A cleaning strategy was developed that involved cleaning in layers so that the appearance could be assessed constantly in order to determine how much further to proceed. It became clear that a pigmented varnish applied after the lining, but close to the painting’s surface, was responsible for a dark cast which dominated the appearance of the painting. Where underlying layers permitted, this coating was removed and, in most areas, a thin “skin” of varnish, slightly darkened with black particles, was left intact. Where glaze layers were found, such as in the red uniforms, cleaning of the dark varnish was done minimally.

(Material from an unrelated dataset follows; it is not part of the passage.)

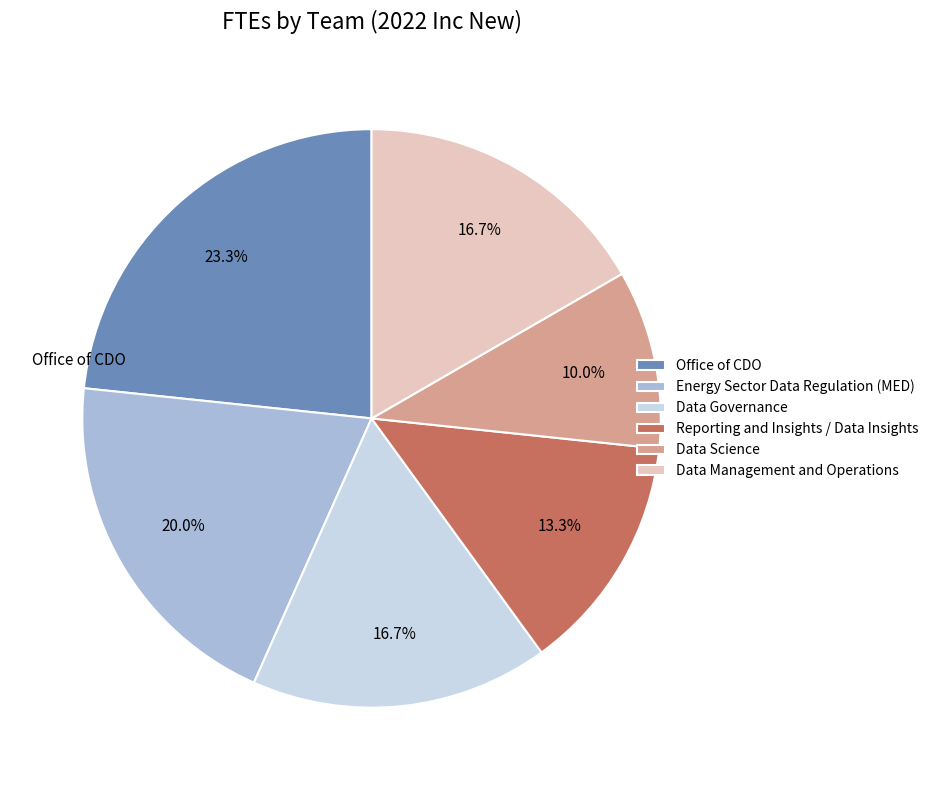

Which has a higher value, Data Science or Reporting and Insights / Data Insights?

Reporting and Insights / Data Insights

The exhibition “The Many Deaths of General Wolfe: Paintings by James Barry and Benjamin West,” which presented the first, unique opportunity to compare and study these two major works, took place in December 2000 at the National Gallery of Canada in Ottawa. At this point, varnish removal in the foreground area had not been undertaken. It was decided that, for the exhibition, a varnish would be applied and inpainting would be done. Afterward, a decision would be made about whether the foreground should be cleaned. One difficulty was the presence of brown glazes in this area. Such glazes are difficult to distinguish visually from the darkened or pigmented coatings and are soluble in the same solvents used to remove the latter. It was decided that the painting would benefit from additional cleaning. The recently applied varnish was removed and the underlying varnish in the foreground area was thinned slightly. Details of the design, subtle colour nuances, and a slight brightening of highlights were revealed, all of which restored a greater illusion of depth and a better indication of the spatial relationships established by the artist. Removing the extensive overpaint also revealed details of the image, such as the blanket covering the fallen Native person. The origin of the conspicuous number “410” placed on the tomahawk is unknown. It is possible it was applied as a collection number and was therefore left in the hope that it will provide a clue to where the painting was during its missing years.
Due to extensive, uneven damage and previous restoration treatment early in its life, the appearance of the painting has been dramatically altered since it was first completed. With the removal of the subsequent obscuring coatings, we are able to better appreciate the portrayal that Barry intended. The painting is the focus of an upcoming exhibition at the New Brunswick Museum and will then return to permanent display as research on the remaining secrets of its provenance continues.
Treatment of this painting held many challenges, yet it also had its rewards. The opportunity to work so closely with curators Catherine Johnston (National Gallery of Canada) and Gilbert Gignac (Library and Archives of Canada) was a great privilege and pleasure. To see the painting now, in a condition closer to the monumental impact that Barry intended, is indeed extremely satisfying.